Of the three, Theodore Roosevelt was perhaps the greatest reformer. He considered himself a progressive, even though he was a Republican and was largely responsible for breaking up the gigantic business trusts which had dominated the American economy. Since Congress was reluctant to enact legislation to regulate trusts, Roosevelt ordered his Attorney General to bring suit against them. The two most important cases were the Northern Securities Company Case and the Swift and Company Case which broke up the Insurance and Meat Trusts.
Aside from that, Roosevelt was largely responsible for the Pure Food and Drug Act, and the Meat Inspection Act, this after he read The Jungle by Upton Sinclair. He couldn't believe that the conditions described by Sinclair were true; and when inspectors assured him that they were, he acted immediately. He was also a major element in the establishment of National Parks. Notably, Roosevelt was the first President to invite a Black person to dinner to the White House as an invited guest, namely Booker T. Washington.
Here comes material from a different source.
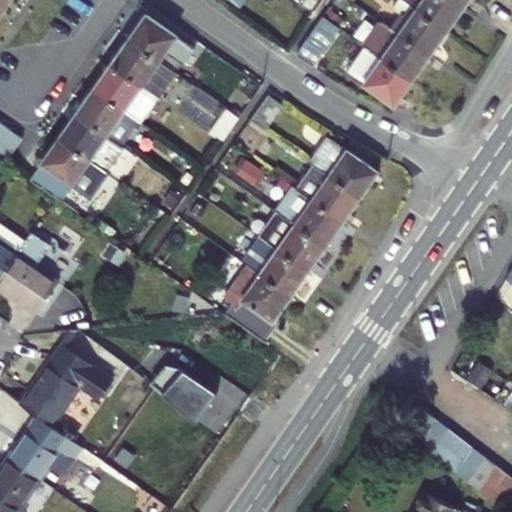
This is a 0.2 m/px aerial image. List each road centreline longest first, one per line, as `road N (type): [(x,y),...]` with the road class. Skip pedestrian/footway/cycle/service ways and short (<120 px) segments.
road 1 (residential): [(179,0),(341,111),(478,179)]
road 2 (primary): [(478,179),(357,352)]
road 3 (primary): [(246,511),(357,352)]
road 4 (residential): [(35,108),(113,0)]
Taft was hardly a reformer. He was more of a caretaker President, and quite conservative. He supported a lower tariff, which Roosevelt had opposed, and so offended Roosevelt that the latter ran against him for President in the 1916 election. His third party effort was just enough to give the election to Woodrow Wilson.
Although a Democrat, Wilson turned a deaf ear to social issues. He said that child labor was a state issue, so the Federal government should not be involved. He did not support Women's suffrage, and in fact was called "Kaiser Wilson" by some women's rights groups. He also was quite racist, and did nothing for the cause of Blacks. In fact, he fired all Blacks who held government positions when he took office.